Naquela época, ele deixou tudo para ela e, mais tarde, diante da vida e da morte, desistiu de si mesmo sem hesitar.

Yolanda revirou-se na cama inúmeras noites e, no fundo, já tinha entendido: Simão, na verdade, ainda queria afastá-la.

Ele estava disposto a dar tudo para amar alguém.

— Tudo bem, eu não digo...

O olhar de Simão era profundo, e ele franziu a testa ao olhar para Yolanda, sentindo o coração se partir em pedaços, cheio de culpa e ternura.
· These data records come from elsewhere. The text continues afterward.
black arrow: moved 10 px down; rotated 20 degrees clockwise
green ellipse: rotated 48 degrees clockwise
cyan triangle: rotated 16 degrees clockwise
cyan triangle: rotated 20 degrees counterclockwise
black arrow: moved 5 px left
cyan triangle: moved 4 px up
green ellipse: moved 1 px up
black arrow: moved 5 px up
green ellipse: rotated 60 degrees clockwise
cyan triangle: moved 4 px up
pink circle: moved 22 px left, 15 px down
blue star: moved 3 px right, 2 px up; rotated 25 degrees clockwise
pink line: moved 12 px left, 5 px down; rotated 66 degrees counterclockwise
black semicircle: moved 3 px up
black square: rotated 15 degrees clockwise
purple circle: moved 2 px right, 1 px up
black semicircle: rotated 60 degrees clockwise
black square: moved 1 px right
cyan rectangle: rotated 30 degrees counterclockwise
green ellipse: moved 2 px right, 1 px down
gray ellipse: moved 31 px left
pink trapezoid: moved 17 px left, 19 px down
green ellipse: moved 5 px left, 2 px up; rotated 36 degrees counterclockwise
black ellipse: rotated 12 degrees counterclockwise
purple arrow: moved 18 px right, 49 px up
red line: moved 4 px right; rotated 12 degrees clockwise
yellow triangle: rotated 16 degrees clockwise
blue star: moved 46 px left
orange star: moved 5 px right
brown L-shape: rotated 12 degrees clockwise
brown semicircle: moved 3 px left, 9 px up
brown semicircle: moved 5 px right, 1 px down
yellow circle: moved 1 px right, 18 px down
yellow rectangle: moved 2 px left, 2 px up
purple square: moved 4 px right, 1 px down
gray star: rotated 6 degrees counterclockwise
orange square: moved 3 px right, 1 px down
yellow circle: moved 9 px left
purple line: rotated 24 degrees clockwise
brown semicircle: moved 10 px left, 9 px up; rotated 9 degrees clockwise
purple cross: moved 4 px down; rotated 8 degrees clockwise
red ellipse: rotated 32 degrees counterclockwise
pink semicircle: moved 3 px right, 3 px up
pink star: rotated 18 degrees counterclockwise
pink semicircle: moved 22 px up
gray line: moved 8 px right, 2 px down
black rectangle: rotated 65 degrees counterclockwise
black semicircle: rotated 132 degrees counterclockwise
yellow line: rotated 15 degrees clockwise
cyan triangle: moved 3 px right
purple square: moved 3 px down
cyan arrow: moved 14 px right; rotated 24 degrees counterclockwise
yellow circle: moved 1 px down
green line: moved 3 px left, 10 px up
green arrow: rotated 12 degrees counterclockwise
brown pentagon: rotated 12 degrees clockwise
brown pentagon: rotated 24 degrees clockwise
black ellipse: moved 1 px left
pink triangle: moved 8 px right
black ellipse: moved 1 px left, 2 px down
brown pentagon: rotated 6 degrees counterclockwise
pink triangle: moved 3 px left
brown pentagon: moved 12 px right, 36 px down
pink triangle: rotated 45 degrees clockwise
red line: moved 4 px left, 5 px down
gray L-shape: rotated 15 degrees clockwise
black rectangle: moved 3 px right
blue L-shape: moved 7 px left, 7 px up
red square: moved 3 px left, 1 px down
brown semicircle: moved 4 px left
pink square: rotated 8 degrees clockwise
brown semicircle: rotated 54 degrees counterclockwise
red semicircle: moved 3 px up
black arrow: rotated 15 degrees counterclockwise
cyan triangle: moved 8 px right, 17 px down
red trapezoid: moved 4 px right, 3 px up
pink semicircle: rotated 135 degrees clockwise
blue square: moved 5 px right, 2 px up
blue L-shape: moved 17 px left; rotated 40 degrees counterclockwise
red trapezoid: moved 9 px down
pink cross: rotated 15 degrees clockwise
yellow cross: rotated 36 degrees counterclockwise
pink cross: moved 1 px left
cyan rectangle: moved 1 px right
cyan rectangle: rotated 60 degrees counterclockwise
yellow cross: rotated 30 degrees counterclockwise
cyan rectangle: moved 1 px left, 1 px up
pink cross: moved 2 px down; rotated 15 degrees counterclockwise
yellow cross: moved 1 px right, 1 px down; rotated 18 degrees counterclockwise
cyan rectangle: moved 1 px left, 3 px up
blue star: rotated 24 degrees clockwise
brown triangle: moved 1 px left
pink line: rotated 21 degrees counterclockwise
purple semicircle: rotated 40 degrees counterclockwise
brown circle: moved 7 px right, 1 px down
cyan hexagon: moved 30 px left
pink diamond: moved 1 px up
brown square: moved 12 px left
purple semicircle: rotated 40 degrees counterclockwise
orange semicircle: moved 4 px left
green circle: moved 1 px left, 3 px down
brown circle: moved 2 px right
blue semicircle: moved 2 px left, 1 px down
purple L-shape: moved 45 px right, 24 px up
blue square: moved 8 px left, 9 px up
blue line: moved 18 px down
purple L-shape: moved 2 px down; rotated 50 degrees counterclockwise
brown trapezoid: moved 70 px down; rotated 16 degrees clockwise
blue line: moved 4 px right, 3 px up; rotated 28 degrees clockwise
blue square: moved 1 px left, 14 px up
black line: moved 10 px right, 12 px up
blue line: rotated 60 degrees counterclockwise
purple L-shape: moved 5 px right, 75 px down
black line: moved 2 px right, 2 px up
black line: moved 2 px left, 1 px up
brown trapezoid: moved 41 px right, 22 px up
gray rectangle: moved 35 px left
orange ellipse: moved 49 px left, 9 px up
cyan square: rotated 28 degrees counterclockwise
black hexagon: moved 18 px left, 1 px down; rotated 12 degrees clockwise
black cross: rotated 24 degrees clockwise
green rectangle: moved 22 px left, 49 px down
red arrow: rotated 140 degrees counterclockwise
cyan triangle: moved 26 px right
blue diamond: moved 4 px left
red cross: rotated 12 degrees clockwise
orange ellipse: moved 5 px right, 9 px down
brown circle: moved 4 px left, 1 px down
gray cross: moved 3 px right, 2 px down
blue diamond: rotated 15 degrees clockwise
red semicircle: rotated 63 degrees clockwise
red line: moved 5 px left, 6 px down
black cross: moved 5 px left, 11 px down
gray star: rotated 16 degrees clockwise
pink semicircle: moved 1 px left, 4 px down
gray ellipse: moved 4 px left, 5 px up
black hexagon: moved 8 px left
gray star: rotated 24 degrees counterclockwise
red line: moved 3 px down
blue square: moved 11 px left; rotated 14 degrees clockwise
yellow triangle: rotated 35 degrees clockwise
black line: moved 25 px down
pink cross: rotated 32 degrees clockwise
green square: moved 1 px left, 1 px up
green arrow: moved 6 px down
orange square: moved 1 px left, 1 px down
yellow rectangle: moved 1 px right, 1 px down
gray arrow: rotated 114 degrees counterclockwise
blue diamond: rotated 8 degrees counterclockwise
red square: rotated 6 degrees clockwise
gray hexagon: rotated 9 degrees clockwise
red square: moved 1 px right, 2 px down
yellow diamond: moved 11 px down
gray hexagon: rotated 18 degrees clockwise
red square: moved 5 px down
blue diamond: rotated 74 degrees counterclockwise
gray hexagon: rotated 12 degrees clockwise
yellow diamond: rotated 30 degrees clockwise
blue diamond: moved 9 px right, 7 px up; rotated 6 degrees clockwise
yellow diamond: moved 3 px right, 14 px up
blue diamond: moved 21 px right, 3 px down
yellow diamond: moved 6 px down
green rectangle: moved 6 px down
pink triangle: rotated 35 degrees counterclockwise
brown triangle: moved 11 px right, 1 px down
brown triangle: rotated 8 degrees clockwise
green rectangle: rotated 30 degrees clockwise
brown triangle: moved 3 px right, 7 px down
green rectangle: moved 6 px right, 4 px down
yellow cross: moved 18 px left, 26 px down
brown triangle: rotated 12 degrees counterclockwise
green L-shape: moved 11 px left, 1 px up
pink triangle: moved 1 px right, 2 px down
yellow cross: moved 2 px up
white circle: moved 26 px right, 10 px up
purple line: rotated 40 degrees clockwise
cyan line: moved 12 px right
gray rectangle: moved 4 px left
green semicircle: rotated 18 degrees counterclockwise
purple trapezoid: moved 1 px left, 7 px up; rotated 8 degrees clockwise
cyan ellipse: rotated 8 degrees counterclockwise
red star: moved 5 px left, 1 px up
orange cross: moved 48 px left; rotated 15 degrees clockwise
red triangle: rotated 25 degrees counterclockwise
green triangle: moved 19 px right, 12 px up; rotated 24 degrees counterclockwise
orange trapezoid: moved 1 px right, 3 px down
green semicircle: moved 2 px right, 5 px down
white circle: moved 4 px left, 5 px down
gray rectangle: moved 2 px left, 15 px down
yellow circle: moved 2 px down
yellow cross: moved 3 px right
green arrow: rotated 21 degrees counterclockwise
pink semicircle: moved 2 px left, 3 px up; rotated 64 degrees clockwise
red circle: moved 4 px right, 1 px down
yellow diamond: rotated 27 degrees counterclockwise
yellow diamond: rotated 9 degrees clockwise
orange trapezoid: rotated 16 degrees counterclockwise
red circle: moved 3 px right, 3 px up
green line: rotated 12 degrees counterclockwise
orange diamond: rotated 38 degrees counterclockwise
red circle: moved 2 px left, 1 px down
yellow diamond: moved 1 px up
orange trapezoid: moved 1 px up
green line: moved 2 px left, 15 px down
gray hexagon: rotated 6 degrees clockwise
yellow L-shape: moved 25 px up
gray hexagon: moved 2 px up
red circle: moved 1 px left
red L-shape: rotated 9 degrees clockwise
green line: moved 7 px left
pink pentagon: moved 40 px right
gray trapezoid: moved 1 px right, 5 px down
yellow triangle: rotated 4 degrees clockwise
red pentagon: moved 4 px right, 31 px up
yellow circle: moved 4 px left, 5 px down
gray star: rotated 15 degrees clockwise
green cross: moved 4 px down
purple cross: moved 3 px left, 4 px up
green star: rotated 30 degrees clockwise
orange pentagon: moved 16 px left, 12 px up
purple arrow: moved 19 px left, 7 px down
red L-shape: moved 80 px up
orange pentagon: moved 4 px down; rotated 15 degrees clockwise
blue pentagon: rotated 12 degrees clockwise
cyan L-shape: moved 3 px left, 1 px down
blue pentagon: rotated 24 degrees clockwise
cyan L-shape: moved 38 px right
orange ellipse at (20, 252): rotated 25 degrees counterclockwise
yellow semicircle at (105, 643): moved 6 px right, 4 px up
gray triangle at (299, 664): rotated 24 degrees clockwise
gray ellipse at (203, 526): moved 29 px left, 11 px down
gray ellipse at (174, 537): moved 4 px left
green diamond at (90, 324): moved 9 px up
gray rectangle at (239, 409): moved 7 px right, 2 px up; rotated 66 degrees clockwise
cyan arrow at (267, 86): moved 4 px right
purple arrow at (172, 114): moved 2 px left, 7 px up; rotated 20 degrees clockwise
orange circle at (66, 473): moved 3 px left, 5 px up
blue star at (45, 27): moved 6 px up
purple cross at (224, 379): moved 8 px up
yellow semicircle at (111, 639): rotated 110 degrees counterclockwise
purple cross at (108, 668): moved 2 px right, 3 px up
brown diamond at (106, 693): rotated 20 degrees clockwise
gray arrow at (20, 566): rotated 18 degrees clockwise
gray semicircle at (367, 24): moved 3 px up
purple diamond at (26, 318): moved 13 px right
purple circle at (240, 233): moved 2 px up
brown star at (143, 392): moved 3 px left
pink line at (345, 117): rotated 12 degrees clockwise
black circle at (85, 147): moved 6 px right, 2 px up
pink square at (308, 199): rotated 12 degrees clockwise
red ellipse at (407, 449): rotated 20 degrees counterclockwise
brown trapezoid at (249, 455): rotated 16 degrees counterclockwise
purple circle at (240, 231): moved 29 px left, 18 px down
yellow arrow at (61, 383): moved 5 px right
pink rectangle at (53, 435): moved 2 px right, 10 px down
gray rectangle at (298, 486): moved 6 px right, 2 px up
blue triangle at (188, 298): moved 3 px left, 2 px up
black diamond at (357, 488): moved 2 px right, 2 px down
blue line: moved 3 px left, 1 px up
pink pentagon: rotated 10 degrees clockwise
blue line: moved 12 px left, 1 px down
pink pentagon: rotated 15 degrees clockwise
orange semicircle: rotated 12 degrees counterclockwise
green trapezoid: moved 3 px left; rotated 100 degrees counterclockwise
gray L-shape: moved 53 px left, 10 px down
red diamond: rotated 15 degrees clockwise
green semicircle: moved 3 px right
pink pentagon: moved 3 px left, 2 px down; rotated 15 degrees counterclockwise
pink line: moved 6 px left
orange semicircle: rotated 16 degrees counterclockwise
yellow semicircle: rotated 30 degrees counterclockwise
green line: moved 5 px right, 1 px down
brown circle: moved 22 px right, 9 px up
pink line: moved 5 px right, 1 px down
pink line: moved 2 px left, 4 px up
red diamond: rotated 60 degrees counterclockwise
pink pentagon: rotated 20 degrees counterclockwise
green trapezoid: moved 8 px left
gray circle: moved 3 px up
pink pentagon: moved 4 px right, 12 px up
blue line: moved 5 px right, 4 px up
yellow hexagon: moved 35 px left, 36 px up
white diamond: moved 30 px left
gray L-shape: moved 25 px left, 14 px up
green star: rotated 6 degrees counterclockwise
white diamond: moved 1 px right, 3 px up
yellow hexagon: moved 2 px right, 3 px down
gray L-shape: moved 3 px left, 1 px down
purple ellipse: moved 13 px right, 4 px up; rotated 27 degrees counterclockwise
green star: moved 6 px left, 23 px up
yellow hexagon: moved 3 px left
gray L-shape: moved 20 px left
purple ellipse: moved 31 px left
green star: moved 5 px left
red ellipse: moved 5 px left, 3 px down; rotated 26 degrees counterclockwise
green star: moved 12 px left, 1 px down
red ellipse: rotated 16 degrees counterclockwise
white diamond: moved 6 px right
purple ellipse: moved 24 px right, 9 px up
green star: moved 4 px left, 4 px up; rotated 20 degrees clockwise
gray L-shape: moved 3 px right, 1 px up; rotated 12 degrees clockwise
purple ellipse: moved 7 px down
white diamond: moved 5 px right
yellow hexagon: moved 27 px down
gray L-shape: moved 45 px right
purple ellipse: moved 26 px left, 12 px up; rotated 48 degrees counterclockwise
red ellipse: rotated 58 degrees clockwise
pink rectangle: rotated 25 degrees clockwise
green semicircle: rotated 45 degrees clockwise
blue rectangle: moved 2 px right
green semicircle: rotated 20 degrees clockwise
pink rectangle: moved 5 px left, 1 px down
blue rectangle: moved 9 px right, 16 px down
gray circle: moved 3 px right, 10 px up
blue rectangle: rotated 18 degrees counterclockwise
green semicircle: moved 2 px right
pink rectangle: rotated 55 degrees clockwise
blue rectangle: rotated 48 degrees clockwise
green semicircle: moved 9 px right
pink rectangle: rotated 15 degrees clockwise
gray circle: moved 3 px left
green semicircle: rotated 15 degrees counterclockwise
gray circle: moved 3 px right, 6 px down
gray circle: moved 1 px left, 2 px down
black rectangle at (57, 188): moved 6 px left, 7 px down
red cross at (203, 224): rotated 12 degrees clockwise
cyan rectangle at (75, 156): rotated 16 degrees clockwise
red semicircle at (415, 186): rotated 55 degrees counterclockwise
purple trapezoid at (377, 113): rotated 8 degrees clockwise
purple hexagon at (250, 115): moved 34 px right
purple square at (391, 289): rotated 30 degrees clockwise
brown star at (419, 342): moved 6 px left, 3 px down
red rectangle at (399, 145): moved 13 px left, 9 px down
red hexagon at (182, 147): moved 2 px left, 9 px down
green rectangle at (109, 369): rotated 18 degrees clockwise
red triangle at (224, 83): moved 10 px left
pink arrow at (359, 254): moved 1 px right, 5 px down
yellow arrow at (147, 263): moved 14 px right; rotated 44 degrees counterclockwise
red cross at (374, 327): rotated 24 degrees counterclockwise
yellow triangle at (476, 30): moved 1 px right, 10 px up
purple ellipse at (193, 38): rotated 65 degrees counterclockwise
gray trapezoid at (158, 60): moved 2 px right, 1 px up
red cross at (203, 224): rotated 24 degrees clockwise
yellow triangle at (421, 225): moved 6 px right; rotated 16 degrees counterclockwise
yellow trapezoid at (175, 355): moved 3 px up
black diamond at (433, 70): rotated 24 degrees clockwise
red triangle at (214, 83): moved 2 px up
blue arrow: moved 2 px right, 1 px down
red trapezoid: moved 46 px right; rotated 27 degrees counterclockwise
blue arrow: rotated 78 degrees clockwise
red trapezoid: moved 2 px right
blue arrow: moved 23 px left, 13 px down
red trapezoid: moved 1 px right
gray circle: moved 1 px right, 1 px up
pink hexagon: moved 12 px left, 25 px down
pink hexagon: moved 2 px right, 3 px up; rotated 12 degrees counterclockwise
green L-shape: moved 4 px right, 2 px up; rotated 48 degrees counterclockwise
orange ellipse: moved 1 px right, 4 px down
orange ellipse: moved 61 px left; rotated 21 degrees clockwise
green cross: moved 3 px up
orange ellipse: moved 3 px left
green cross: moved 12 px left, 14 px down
— Simão, você é meu marido.

Yolanda inclinou-se para frente. Seu corpo pequeno diante do peito largo de Simão parecia o de um gatinho rastejando em direção ao dono.

Mas as palavras que ela disse, com os olhos vermelhos, foram sonoras, e sua presença não perdia em nada para a dele.

— Vou te dizer mais uma vez: o que eu, Yolanda, quero é um marido de carne e osso, que sente dor, que se cansa e que precisa de mim tanto quanto eu preciso dele.

— E não um herói onipotente que só sabe se sacrificar. Eu não quero alguém que me deixe vivendo em constante insegurança e medo.

— ...Esse tipo de amor, eu prefiro não ter.

Simão foi abalado pelas palavras dela, seu corpo estremeceu e suas pupilas se contraíram violentamente.

Ele nunca tinha visto Yolanda alertá-lo de forma tão intensa e solene.

E nunca imaginou que sua dedicação total pudesse ser tão cruel. Até mesmo deplorável.

Ao lidar com sentimentos, ele não era tão firme e tranquilo quanto pensava.

Ele não era tão corajoso quanto Yolanda.

— Yolanda, por favor, não me deixe.

Simão sussurrou. Sua voz, humilde até o pó, soou finalmente franca e serena.

Ele dizia confiar em Yolanda, mas na verdade sempre teve medo.

Medo de não poder ser como antes, sempre capaz de estar ao lado dela, servindo de apoio.